A cadmium-binding protein with biochemical features of a metallothionein (MT) has been isolated and purified to homogeneity from the ciliate Tetrahymena thermophila. N-terminal sequencing revealed the posttranslational cleavage of the first two amino acids and, in general, a high degree of identity with known MTs from other ciliates. Matrix-Assisted Laser Desorption Ionization-Time of Flight Mass Spectrometry (MALDI-TOF MS) analysis of the apothionein revealed a molecular mass (16,763 Da) higher to those of mammals and of other protozoa. Finally, quantitative real-time PCR has been used to investigate the susceptibility of this ciliate MT to gene activation in response to heavy metals and to other stressors. Our data indicate that while zinc is not effective at all and cadmium is the best inducer, other stress factors, such as mercury, copper, heat and hydrogen peroxide, also activated gene transcription. As in vertebrate cells, interleukin-6 (IL-6) that stimulates ciliate growth, was able to enhance MT gene synthesis. This complex of data seems to indicate a general role of this protein in stress response.

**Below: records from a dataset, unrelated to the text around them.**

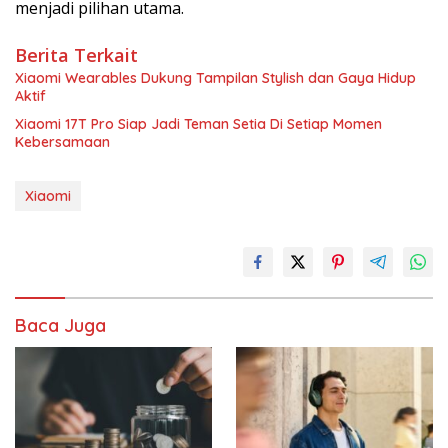
menjadi pilihan utama.
Berita Terkait
Xiaomi Wearables Dukung Tampilan Stylish dan Gaya Hidup
Aktif
Xiaomi 17T Pro Siap Jadi Teman Setia Di Setiap Momen
Kebersamaan
Xiaomi
Baca Juga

Fish and molluscan metallothioneins

Metallothioneins (MTs) are noncatalytic peptides involved in storage of essential ions, detoxification of nonessential metals, and scavenging of oxyradicals. They exhibit an unusual primary sequence and unique 3D arrangement. Whereas vertebrate MTs are characterized by the well‐known dumbbell shape, with a β domain that binds three bivalent metal ions and an α domain that binds four ions, molluscan MT structure is still poorly understood. For this reason we compared two MTs from aquatic organisms that differ markedly in primary structure: MT 10 from the invertebrate Mytilus galloprovincialis and MT A from Oncorhyncus mykiss. Both proteins were overexpressed in Escherichia coli as glutathione S‐transferase fusion proteins, and the MT moiety was recovered after protease cleavage. The MTs were analyzed by gel electrophoresis and tested for their differential reactivity with alkylating and reducing agents. Although they show an identical cadmium content and a similar metal‐binding ability, spectropolarimetric analysis disclosed significant differences in the Cd7‐MT secondary conformation. These structural differences reflect the thermal stability and metal transport of the two proteins. When metal transfer from Cd7‐MT to 4‐(2‐pyridylazo)resorcinol was measured, the mussel MT was more reactive than the fish protein. This confirms that the differences in the primary sequence of MT 10 give rise to peculiar secondary conformation, which in turn reflects its reactivity and stability. The functional differences between the two MTs are due to specific structural properties and may be related to the different lifestyles of the two organisms.